Así, visitar esta ciudad es pasear también por la historia de España. Hasta el dialecto napolitano quedó trufado de españolismos espléndidos: mperrarse, mucciaccia, mantiglia, fanfarone, guappo. Las iglesias están empedradas de lápidas funerarias con nombres de gobernantes, religiosos y soldados españoles, y en cada esquina despunta un recuerdo, un nombre, una referencia inalterada, directa: calle del Sargento Mayor, Trinidad de los Españoles, Santiago de los Españoles, vía Toledo, vía Catalana, calle de Cervantes, Barrio Español… Este último, que todavía se llama así, Quartieri Spagnoli, es un conjunto de calles que durante el virreinato albergó las posadas y casas particulares donde vivían los tres mil soldados de la guarnición. Recorrer despacio sus calles adornadas con hornacinas de vírgenes y santos supone moverse aún por aquellos viejos siglos. Y si a uno lo acompañan las lecturas idóneas, el itinerario se convierte en deliciosa incursión por el pasado y la memoria. Eso incluye también guiños personales, pues me es imposible pasar por la esquina de la calle San Matteo con el vico della Tofa sin recordar que allí imaginé la posada de Ana de Osorio, donde el capitán Alatriste e Íñigo Balboa se alojaron en 1627, cuando servían en el tercio de Nápoles.
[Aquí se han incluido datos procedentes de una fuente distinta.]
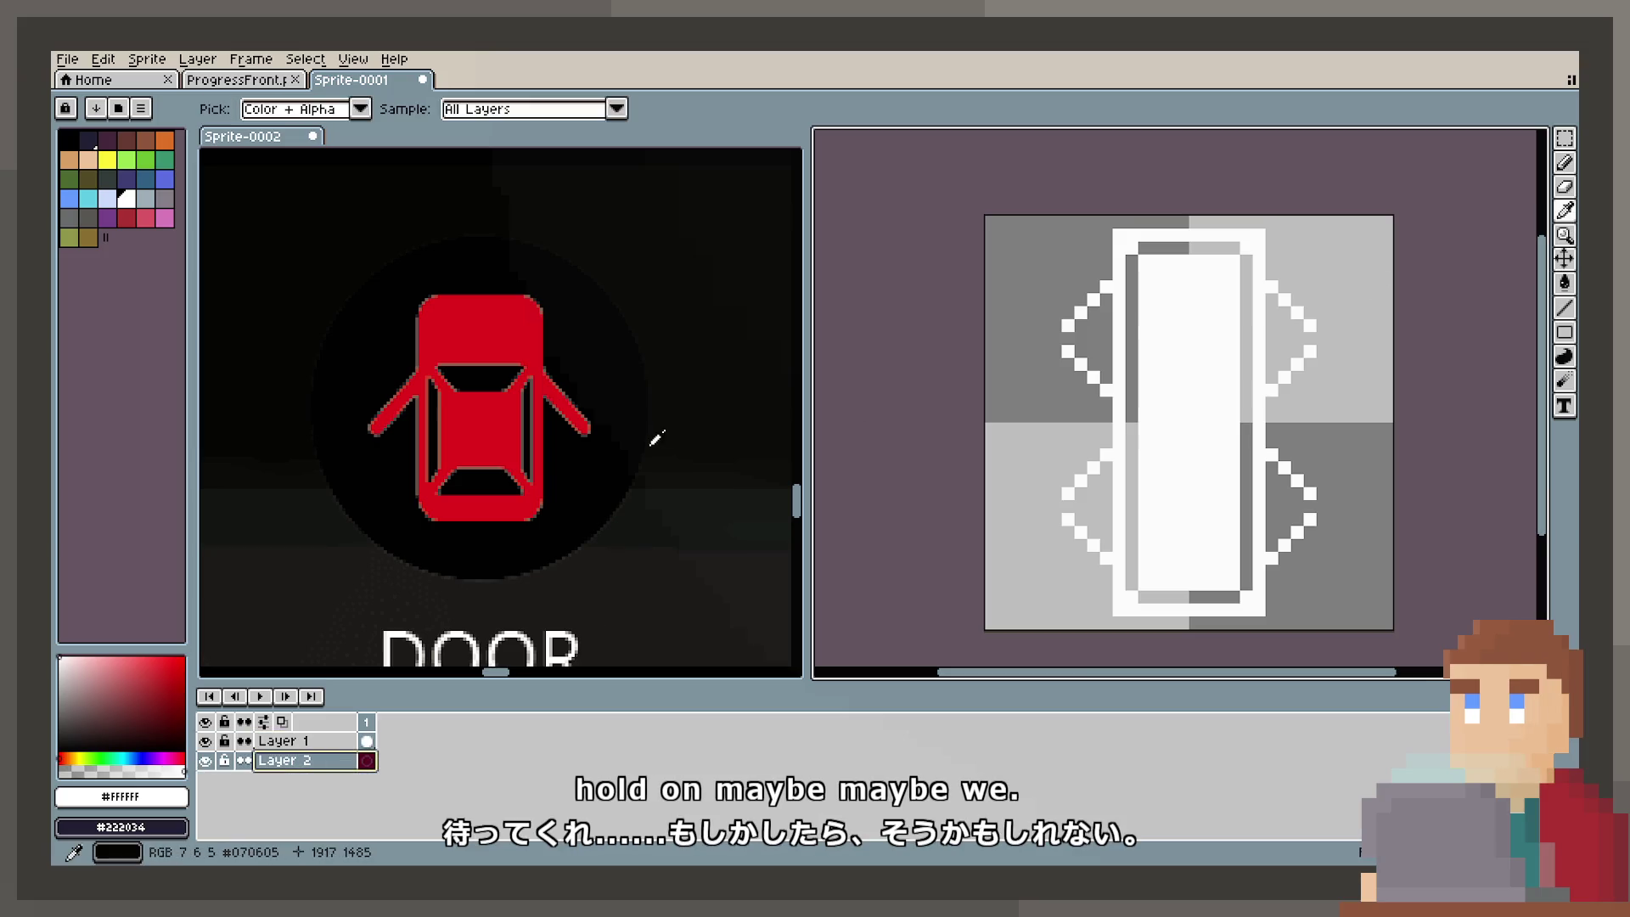
pyautogui.click(610, 448)
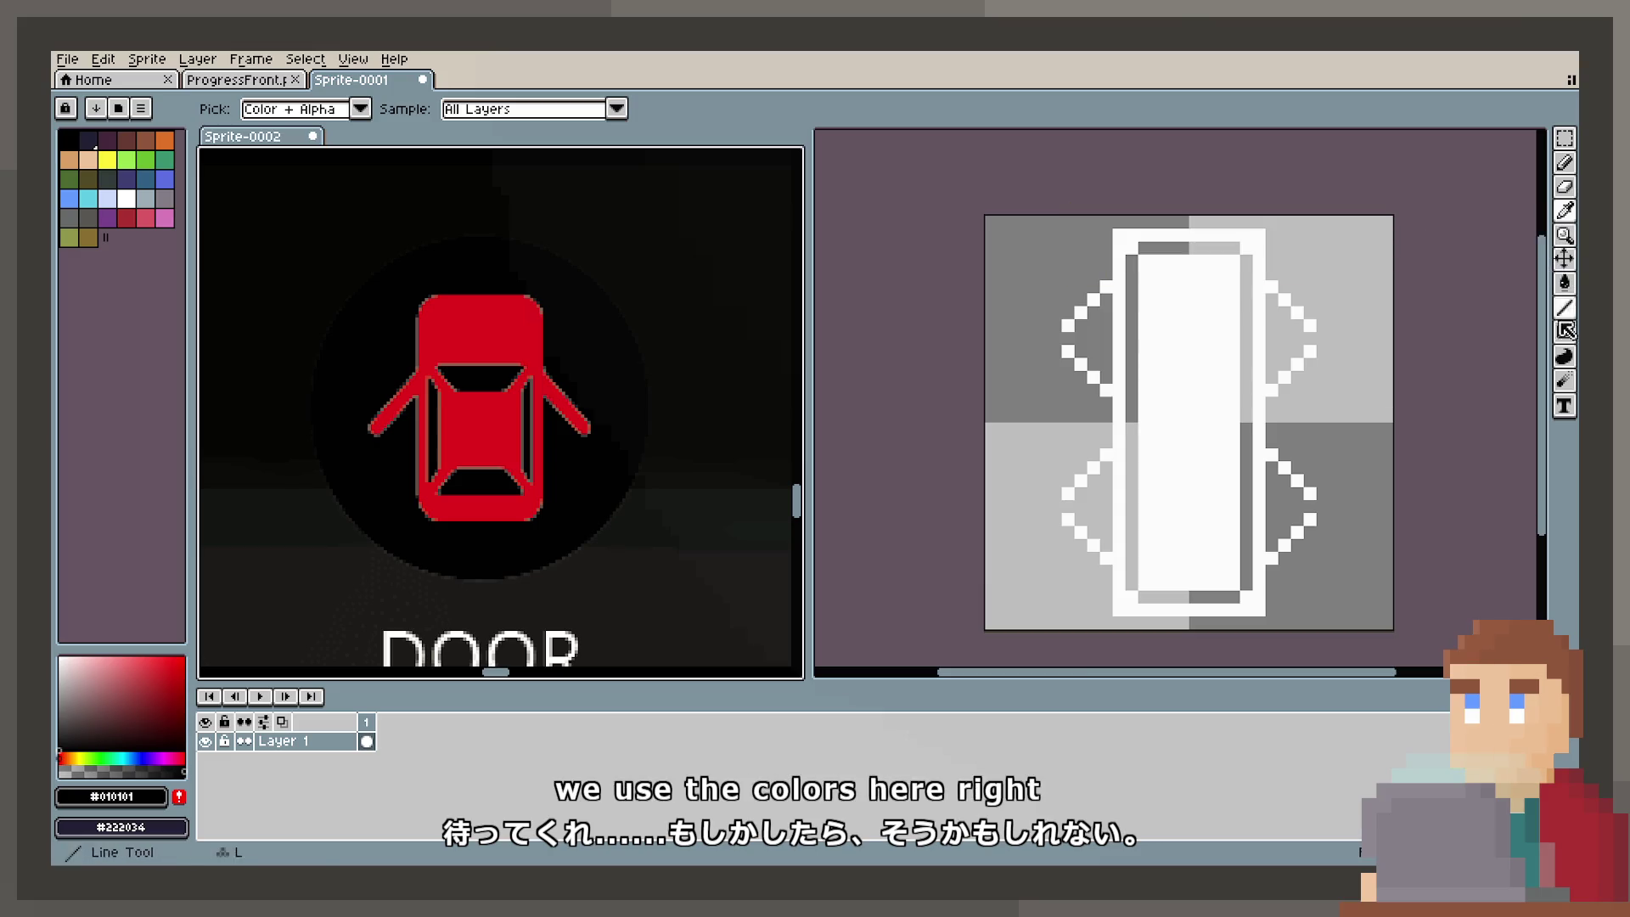
pyautogui.click(1567, 287)
pyautogui.click(1355, 408)
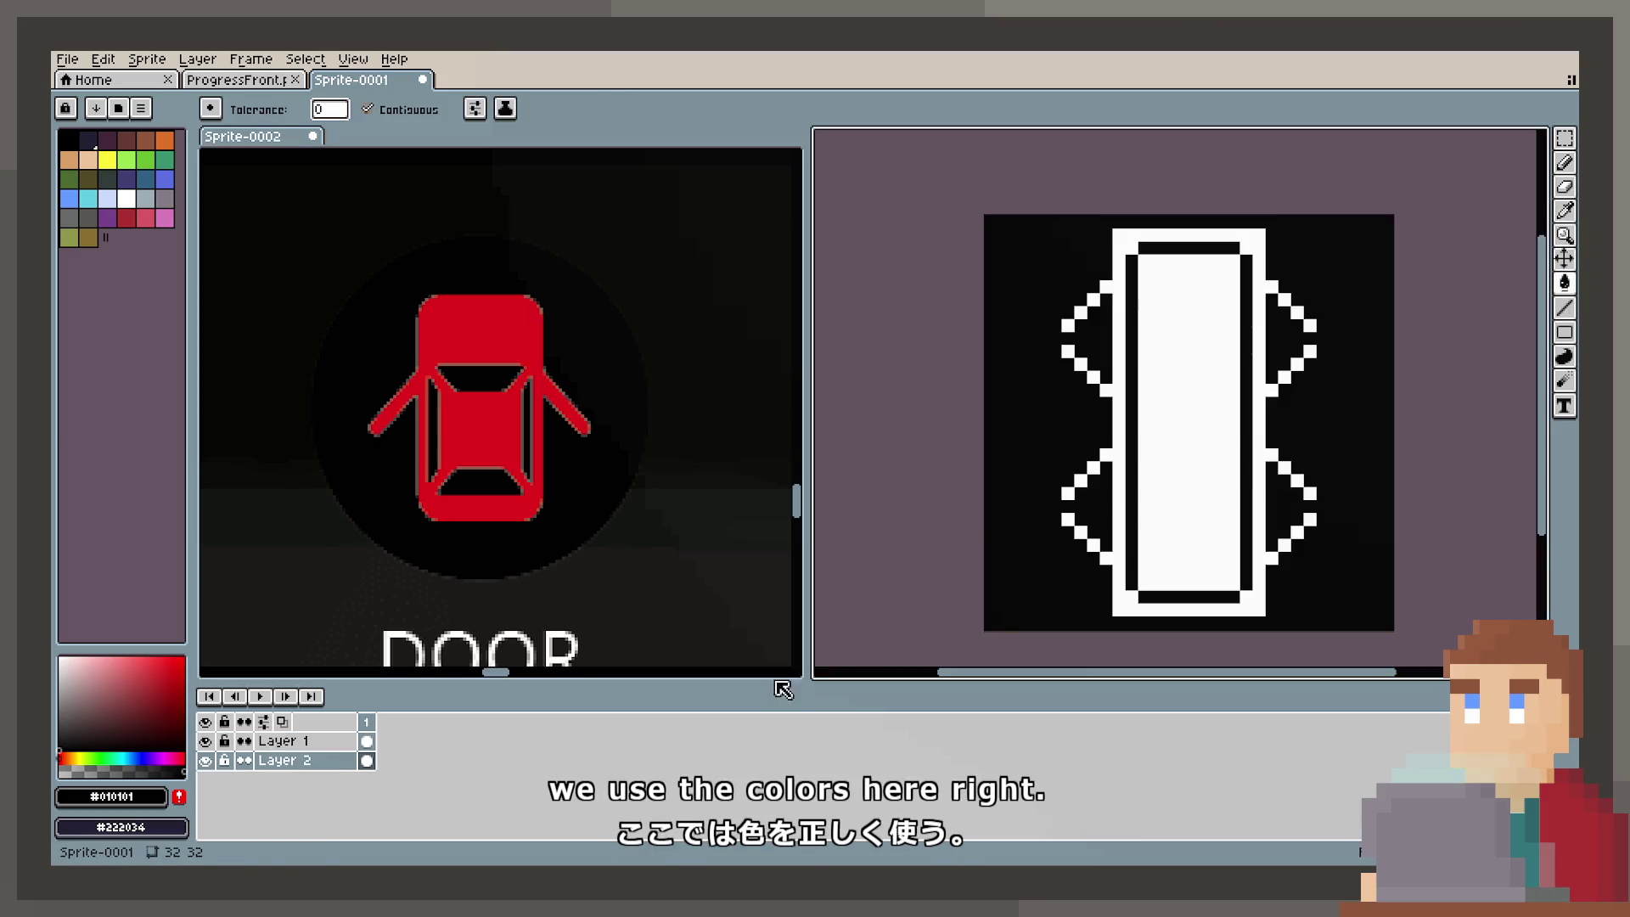
pyautogui.click(323, 741)
pyautogui.rightClick(333, 749)
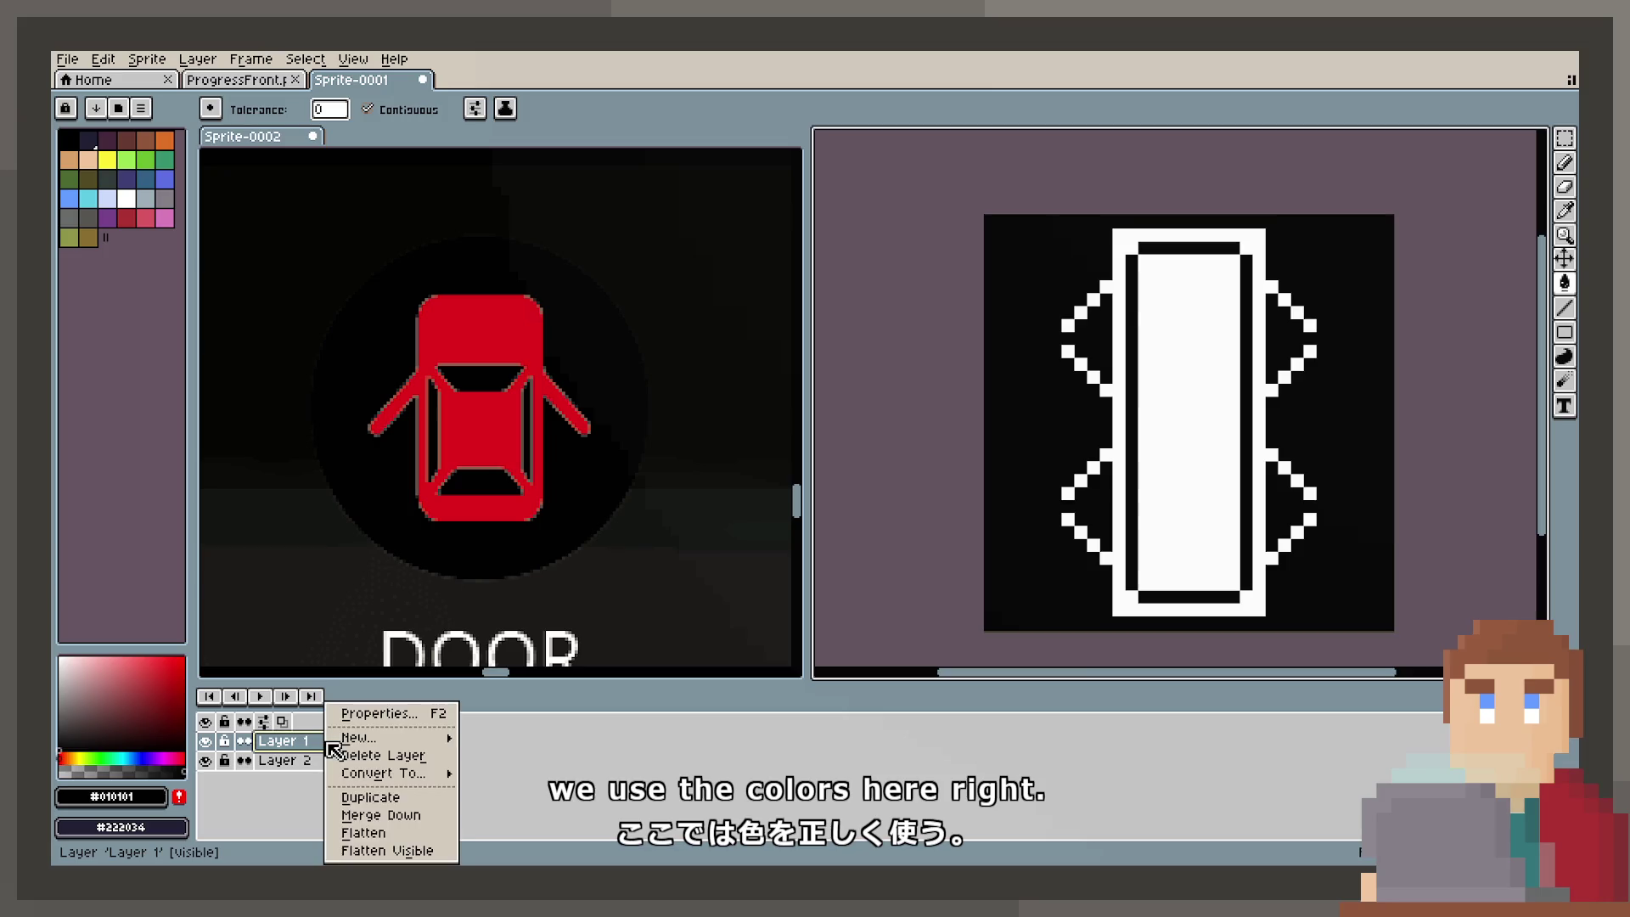
# Step: Add a new Layer 3 and bucket-fill it with the reference car's red
pyautogui.moveTo(365, 742)
pyautogui.click(479, 743)
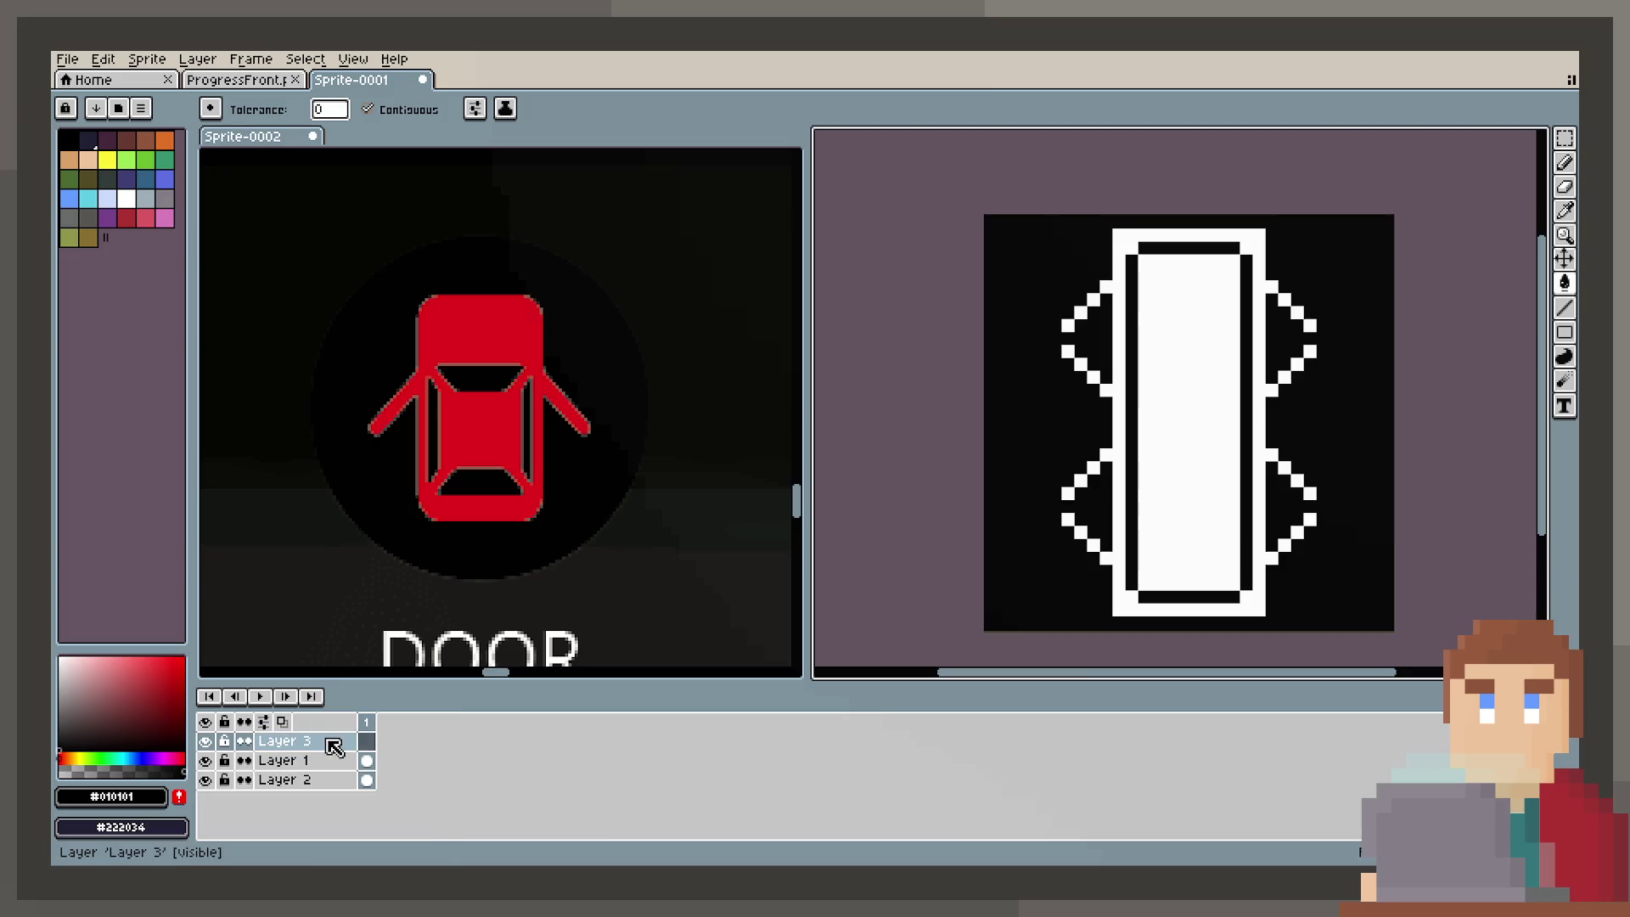
pyautogui.press('i')
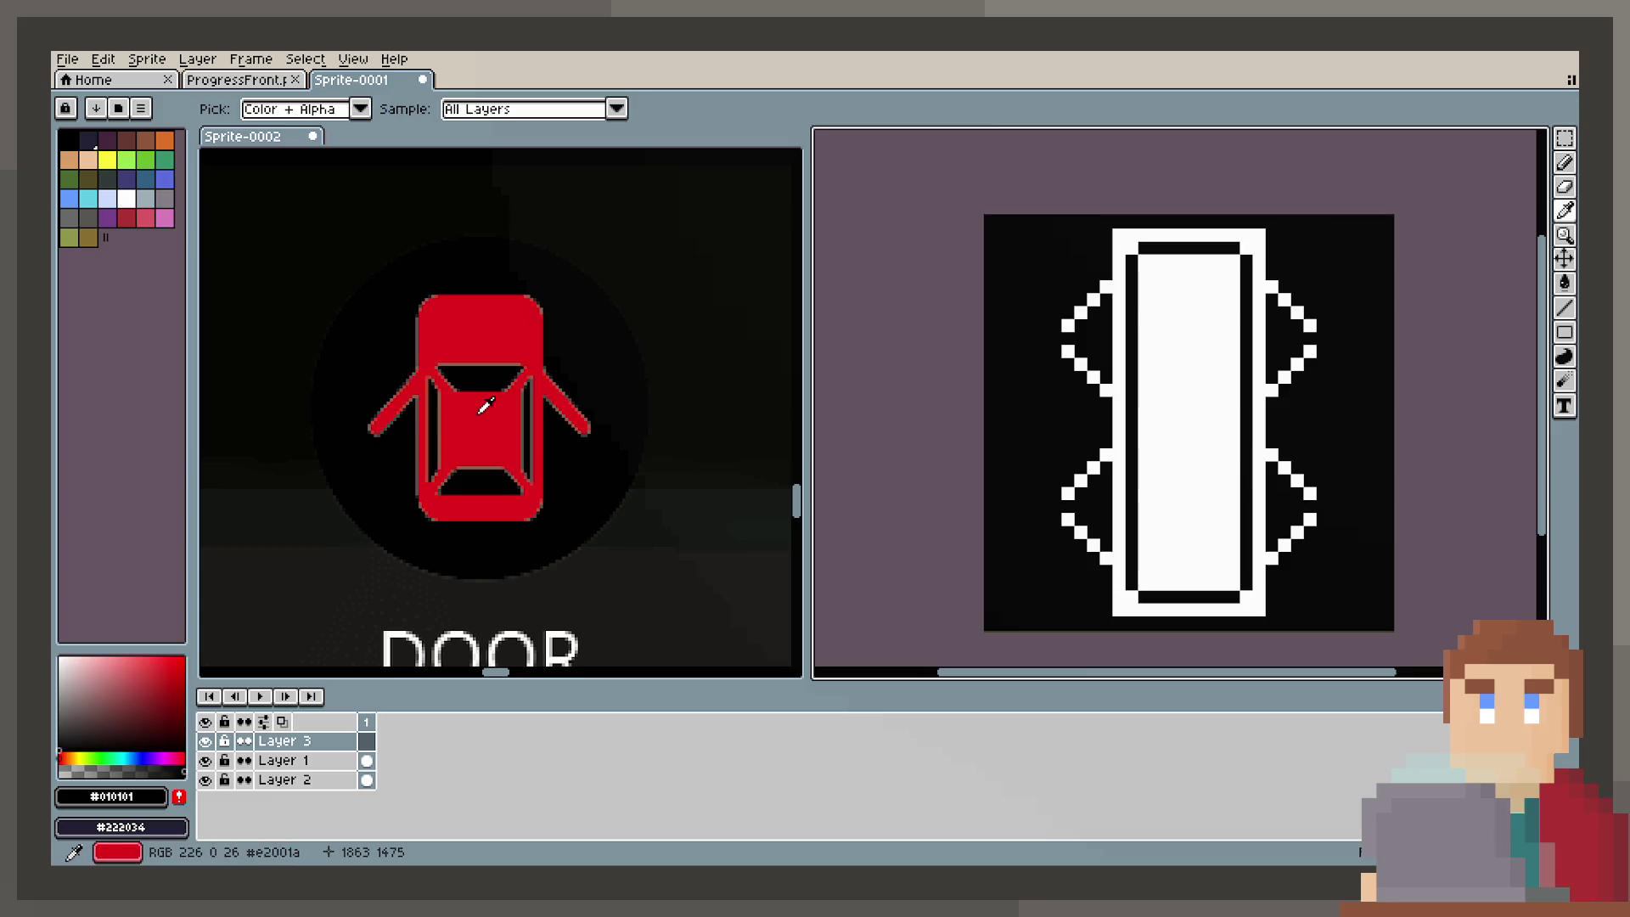
pyautogui.click(473, 408)
pyautogui.click(1568, 286)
Y sin las relaciones de los veteranos soldados españoles –ahora me refiero a las auténticas–, la vía del Cerriglio, situada en otro lugar de la ciudad, no sería hoy más que una calle fea y desangelada; pero allí estuvo la famosa hostería del Chorrillo, frecuentada por la más ruda soldadesca del virreinato: pícaros, buscavidas, valentones y otras joyas de la chanfaina hispana. Visitarla con el eco de Alonso de Contreras, Miguel de Castro, Jerónimo de Pasamonte o Diego Duque de Estrada en la memoria, subir esquivando inmundicias por la estrecha –y muy sucia– calle de los escalones de la Piazzeta, permite detenerse, cerrar los ojos, escuchar y advertir cuanto late todavía en sus viejos rincones; vislumbrar las sombras entrañables que se mueven alrededor, hablándote al oído de lo que Nápoles fue, de lo que tú mismo fuiste, y de lo que somos. Entonces compadeces a quienes son incapaces de amueblar el mundo con libros.